韓国紙「対露制裁は韓国建設業界に大打撃、88社が1.8兆円規模を受注中」「工事代金もらえない」

ウクライナ危機により韓国の建設業界が大きな打撃を受けるとの見方が出ている。金額にして約1.8兆円規模とされる。最悪の場合、現在進行中の工事代金も受け取れない可能性がある。

韓国の経済紙チョソンビズは23日、『緊張する建設業界、103億ドルロシア工事《非常》』というタイトル記事を掲載し、韓国の建設業界のウクライナとロシアの武力衝突に神経を尖らせていると伝えている。

韓国建設企業によると、韓国企業は現在ロシアで88社が176件のプロジェクトに関わっており、金額にして159億5000万ドル(約1.8兆円)の建設・土木事業を受注している状態だ。そのうち実際に施工が進行中の事業は18件・103億6100万ドル(約1.2兆円)に上る。

対ロ制裁が本格化した場合は中断・撤収の可能性があると、海外建設協会への取材をもとに同紙は伝えている。

現在、韓国企業のロシアの主要建設事業としては、大林(テリム)グループによるモスクワ精油工場現代化事業(約311億円規模)や、現代エンジニアリングによるガス処理施設EPC(設計・調達・施工)プロジェクト(約95億円規模)、サムスンエンジニアリングのバルティックエタンクラッカープロジェクトの設計・調達事業(約1300億円規模/中国CC7と共同)などがある。

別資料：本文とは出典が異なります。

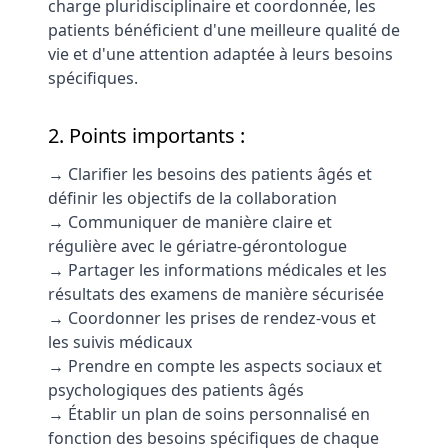
charge pluridisciplinaire et coordonnée, les
patients bénéficient d'une meilleure qualité de
vie et d'une attention adaptée à leurs besoins
spécifiques.
2. Points importants :
→ Clarifier les besoins des patients âgés et
définir les objectifs de la collaboration
→ Communiquer de manière claire et
régulière avec le gériatre-gérontologue
→ Partager les informations médicales et les
résultats des examens de manière sécurisée
→ Coordonner les prises de rendez-vous et
les suivis médicaux
→ Prendre en compte les aspects sociaux et
psychologiques des patients âgés
→ Établir un plan de soins personnalisé en
fonction des besoins spécifiques de chaque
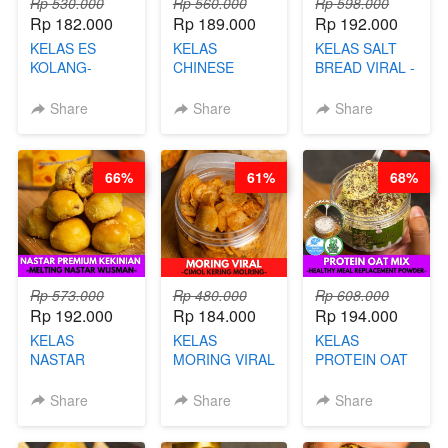
Rp 530.000
Rp 560.000
Rp 598.000
Rp 182.000
Rp 189.000
Rp 192.000
KELAS ES
KELAS
KELAS SALT
KOLANG-
CHINESE
BREAD VIRAL -
KALING SEHAT
BEAUTY DRINK
SALT BREAD
- TANPA SIRUP
- HERBAL SKIN
HITS JAKARTA
Share
Share
Share
& GULA PASIR-
CARE TEA - BY
- BY CHEF
BY CHEF DITA
BARISTA
DITA
ARISUDANA
66%
61%
68%
Rp 573.000
Rp 480.000
Rp 608.000
Rp 192.000
Rp 184.000
Rp 194.000
KELAS
KELAS
KELAS
NASTAR
MORING VIRAL
PROTEIN OAT
PREMIUM
- CIMOL
MIX - HEALTHY
KEKINIAN -
KERING
MEAL
Share
Share
Share
MELTING
MOLRING - BY
REPLACEMENT
NASTAR
CHEF DITA
POWDER - BY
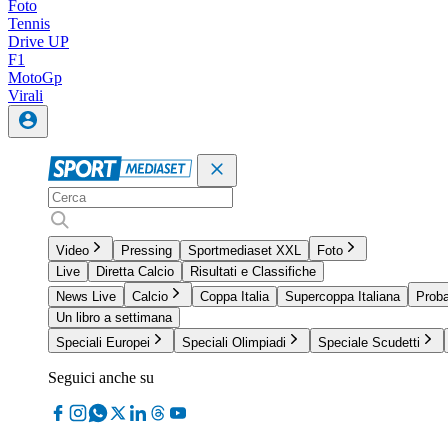
Foto
Tennis
Drive UP
F1
MotoGp
Virali
Video
Pressing
Sportmediaset XXL
Foto
Live
Diretta Calcio
Risultati e Classifiche
News Live
Calcio
Coppa Italia
Supercoppa Italiana
Proba
Un libro a settimana
Speciali Europei
Speciali Olimpiadi
Speciale Scudetti
Seguici anche su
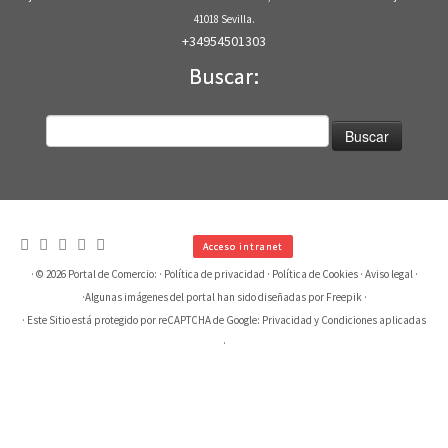
41018 Sevilla.
+34954501303
Buscar:
Buscar:
Acceso intranet
· © 2026
Portal de Comercio:
·
Política de privacidad
·
Política de Cookies
·
Aviso legal
·
·
Algunas imágenes del portal han sido diseñadas por Freepik
·
· Este Sitio está protegido por reCAPTCHA de Google:
Privacidad
y
Condiciones aplicadas
·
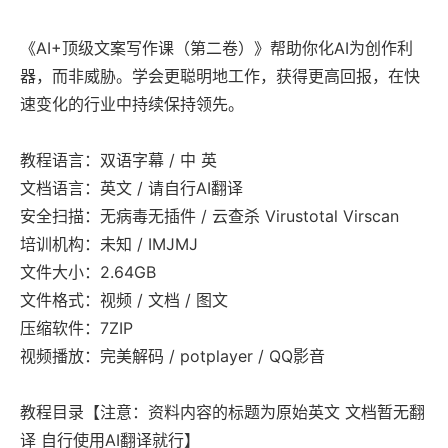
《AI+顶级文案写作课（第二卷）》帮助你化AI为创作利
器，而非威胁。学会更聪明地工作，获得更高回报，在快
速变化的行业中持续保持领先。
教程语言：双语字幕 / 中 英
文档语言：英文 / 请自行AI翻译
安全扫描：无病毒无插件 / 云查杀 Virustotal Virscan
培训机构：未知 / IMJMJ
文件大小：2.64GB
文件格式：视频 / 文档 / 图文
压缩软件：7ZIP
视频播放：完美解码 / potplayer / QQ影音
教程目录【注意：资料内容的标题为原始英文 文档暂无翻
译 自行使用AI翻译就行】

チョソンビズは、制裁本格化の場合、韓国企業がすでに施行中の工事代金の受領や、新規工事の受注も難しくなる可能性を指摘した。韓国のSBS放送(24日)もまた「ロシアは昨年、(韓国企業の)受注額が急騰するなど新興市場に浮上している中で、ロシアとウクライナ間の戦争が勃発すれば受注はもちろん工事費受領などに支障をきたす」と伝えている。

チョソンビズは一方で、原油価格の引き上げや石油化学工程を経る建材の価格引き上げ圧力なども韓国の建設業界には痛手になると指摘した。同紙によると「すでに鉄筋とH型鋼、アルフォームなどの資材が昨年だけで45~50%ほど引き上げられたのに続き、レミコンの主材料であるセメント価格も昨年今年に比べて20%以上に上がった」という。

これら影響で建設会社の株価が下落すると、さらに資本調達が難しくなる恐れがあると同紙は指摘した。